FL-2020-000038 - [2025] EWHC 2136 (Ch)
Chancery Division of the High Court

FL-2020-000038 - [2025] EWHC 2136 (Ch)

Fecha: 04-Ago-2025

At para.17, she said as follows

At para.17, she said as follows:

“In conclusion, I agree with S&C’s view regarding the seriousness with which US regulators view CSI confidentiality rules and the meaning of the regulations themselves. The history of CSI enforcement actions nonetheless reflects that such action has been thus far only taken where there has been egregious misappropriation of CSI for personal gains by insiders or where CSI violation was added to a more significant leading charge, such as significant anti-money laundering violations. This is demonstrative of the highly discretionary nature of regulators’ determinations regarding pursuit of both civil or potentially criminal enforcement actions related to unauthorised CSI disclosures, as well as the fact that CSI record-keeping does not generally rank among the supervisory priorities that lead to affirmative regulatory oversight and focus.”

89.

This all makes a lot of sense to me and has not really been countered by Mr Bourtin or the Defendant. The burden is on the Defendant to satisfy me that it is appropriate to make this extraordinary order. They really seem to be pinning their hopes on the effect of the FRB and NYDFS’ refusal to consent.But in my view, this is exaggerated. Certainly the regulators take this very seriously, and jealously guard their CSI. But in nearly all of the authorities, starting with Bank Mellat itself, the respective regulator has refused permission to disclose. It does not seem to me to make matters materially worse that the regulators have refused their consent, and Mr Bourtin does not provide any explanation as to why it would make it more likely that they would take action. Far more material, as I have said before many times, is that the regulators will have to take into account the fact that disclosure has not been voluntarily provided.

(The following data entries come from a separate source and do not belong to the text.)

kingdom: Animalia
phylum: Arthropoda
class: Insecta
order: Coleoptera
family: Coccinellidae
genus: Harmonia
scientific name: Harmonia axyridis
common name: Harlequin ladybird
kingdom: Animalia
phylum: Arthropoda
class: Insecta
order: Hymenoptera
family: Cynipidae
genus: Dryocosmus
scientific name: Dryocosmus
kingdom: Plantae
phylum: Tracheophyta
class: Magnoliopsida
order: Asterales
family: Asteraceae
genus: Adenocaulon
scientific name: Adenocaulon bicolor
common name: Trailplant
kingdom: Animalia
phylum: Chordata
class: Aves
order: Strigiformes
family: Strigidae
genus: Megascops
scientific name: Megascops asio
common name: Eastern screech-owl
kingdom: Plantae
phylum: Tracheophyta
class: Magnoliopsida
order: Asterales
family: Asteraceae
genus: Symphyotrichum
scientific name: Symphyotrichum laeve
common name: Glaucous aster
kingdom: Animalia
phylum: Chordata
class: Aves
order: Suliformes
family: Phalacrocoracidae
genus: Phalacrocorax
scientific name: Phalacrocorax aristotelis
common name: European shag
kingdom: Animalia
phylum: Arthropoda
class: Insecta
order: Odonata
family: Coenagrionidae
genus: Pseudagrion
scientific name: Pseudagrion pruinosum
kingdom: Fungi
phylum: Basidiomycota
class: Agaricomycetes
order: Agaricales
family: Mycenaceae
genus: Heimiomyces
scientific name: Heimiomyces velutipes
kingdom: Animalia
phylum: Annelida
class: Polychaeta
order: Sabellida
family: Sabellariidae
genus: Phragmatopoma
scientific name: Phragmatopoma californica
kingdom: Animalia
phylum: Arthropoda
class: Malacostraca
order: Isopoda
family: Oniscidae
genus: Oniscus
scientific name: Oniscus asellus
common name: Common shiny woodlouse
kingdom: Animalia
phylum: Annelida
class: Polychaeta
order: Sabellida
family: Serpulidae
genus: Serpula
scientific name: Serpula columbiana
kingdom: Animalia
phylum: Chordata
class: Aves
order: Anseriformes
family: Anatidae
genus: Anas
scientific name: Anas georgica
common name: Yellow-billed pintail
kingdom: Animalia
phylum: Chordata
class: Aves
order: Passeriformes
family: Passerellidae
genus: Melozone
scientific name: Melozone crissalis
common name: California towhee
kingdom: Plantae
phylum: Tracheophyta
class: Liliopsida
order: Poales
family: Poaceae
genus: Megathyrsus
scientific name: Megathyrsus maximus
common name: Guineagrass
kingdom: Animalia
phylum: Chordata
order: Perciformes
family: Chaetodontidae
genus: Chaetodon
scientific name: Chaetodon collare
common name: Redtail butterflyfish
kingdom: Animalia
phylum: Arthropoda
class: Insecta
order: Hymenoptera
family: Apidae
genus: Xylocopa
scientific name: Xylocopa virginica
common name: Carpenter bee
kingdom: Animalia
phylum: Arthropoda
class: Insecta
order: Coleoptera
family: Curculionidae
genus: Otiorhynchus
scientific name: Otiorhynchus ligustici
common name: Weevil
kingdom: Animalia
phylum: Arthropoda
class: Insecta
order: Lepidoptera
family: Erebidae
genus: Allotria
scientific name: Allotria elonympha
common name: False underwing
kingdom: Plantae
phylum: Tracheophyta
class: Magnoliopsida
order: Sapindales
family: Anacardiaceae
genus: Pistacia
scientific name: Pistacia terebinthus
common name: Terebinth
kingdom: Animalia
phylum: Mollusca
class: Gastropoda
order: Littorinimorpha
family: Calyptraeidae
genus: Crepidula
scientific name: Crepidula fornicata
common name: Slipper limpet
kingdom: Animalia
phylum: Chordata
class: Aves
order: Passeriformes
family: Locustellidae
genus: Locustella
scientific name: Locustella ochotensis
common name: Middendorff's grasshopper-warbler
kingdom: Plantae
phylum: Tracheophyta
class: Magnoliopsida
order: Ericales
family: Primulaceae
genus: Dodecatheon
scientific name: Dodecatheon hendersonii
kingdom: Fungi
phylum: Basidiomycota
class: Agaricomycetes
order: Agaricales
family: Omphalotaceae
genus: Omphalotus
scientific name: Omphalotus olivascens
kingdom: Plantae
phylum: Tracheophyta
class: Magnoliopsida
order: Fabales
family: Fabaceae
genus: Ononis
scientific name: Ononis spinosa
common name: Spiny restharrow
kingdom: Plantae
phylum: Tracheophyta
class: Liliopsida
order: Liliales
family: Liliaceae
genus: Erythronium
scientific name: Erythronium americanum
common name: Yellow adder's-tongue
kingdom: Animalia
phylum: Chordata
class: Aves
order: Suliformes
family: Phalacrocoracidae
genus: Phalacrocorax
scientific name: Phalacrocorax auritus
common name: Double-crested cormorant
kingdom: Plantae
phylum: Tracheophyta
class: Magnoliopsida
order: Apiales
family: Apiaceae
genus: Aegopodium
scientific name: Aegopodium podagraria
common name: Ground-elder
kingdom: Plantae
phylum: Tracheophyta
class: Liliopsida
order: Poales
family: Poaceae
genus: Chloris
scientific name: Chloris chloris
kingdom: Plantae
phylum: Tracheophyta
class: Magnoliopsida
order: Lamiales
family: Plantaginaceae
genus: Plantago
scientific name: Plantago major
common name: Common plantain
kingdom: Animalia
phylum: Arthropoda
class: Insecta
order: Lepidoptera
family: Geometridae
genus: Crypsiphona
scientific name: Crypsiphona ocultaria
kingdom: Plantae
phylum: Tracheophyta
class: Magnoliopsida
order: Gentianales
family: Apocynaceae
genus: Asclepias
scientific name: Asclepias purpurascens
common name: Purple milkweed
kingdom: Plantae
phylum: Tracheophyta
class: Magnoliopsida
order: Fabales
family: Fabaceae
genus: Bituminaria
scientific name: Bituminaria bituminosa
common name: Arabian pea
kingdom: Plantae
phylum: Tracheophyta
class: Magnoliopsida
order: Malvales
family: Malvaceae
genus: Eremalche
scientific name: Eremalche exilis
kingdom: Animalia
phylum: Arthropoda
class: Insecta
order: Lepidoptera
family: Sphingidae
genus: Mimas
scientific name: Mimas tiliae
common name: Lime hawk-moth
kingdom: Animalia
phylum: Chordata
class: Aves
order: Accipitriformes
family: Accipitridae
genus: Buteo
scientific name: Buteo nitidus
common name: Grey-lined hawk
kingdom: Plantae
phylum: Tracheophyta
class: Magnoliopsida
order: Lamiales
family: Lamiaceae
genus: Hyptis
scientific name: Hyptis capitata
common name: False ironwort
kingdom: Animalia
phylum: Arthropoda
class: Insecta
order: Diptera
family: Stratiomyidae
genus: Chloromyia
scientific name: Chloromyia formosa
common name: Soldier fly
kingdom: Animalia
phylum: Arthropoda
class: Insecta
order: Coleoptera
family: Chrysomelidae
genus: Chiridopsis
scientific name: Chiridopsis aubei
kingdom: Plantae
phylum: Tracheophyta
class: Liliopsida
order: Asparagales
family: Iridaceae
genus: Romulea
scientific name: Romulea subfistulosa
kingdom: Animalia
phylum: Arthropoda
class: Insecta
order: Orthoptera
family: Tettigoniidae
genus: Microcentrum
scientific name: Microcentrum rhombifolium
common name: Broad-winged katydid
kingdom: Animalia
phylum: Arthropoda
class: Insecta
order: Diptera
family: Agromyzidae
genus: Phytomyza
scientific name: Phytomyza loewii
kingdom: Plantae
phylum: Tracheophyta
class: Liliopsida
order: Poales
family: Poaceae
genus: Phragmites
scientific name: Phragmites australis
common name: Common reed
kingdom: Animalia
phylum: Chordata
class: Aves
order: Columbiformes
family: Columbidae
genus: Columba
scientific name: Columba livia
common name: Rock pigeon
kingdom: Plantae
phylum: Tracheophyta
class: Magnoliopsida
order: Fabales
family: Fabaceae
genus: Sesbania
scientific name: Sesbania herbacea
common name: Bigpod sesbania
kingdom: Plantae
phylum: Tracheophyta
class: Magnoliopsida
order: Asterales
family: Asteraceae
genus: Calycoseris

Conclusion on the CSI Documents

90.

In conclusion, then, on the CSI Documents, I find the Defendant has not demonstrated any real risk of criminal prosecution or even civil enforcement action being taken by its US regulators. Even if some action were taken, the penalties would likely be very small. I consider that the Defendant and its expert have failed to take into account that it has done everything within its power to avoid disclosure and that ultimately disclosure has been forced upon it by an order of this Court. This would be a highly material factor for the US regulators to take into account in deciding what, if any, enforcement action to take. But as I have said, I do not believe that there is any real risk of such action being taken, whether criminal or civil.

91.

As for the importance of the documents and their probative value, I do not think it is appropriate for me to assume that they are of only minimal or tangential relevance. In any event, there is no real balancing to be done as they are relevant documents and there is not really anything on the other side to balance this against.

92.

Accordingly, I will exercise my discretion to order disclosure of the CSI Documents. I will consider in the context of the CRO application what the terms of the confidentiality ring should be. But I think that sufficient protection is provided to the US regulators by disclosure into a confidentiality ring, which is, in any event, an exceptional derogation from the principles of open justice.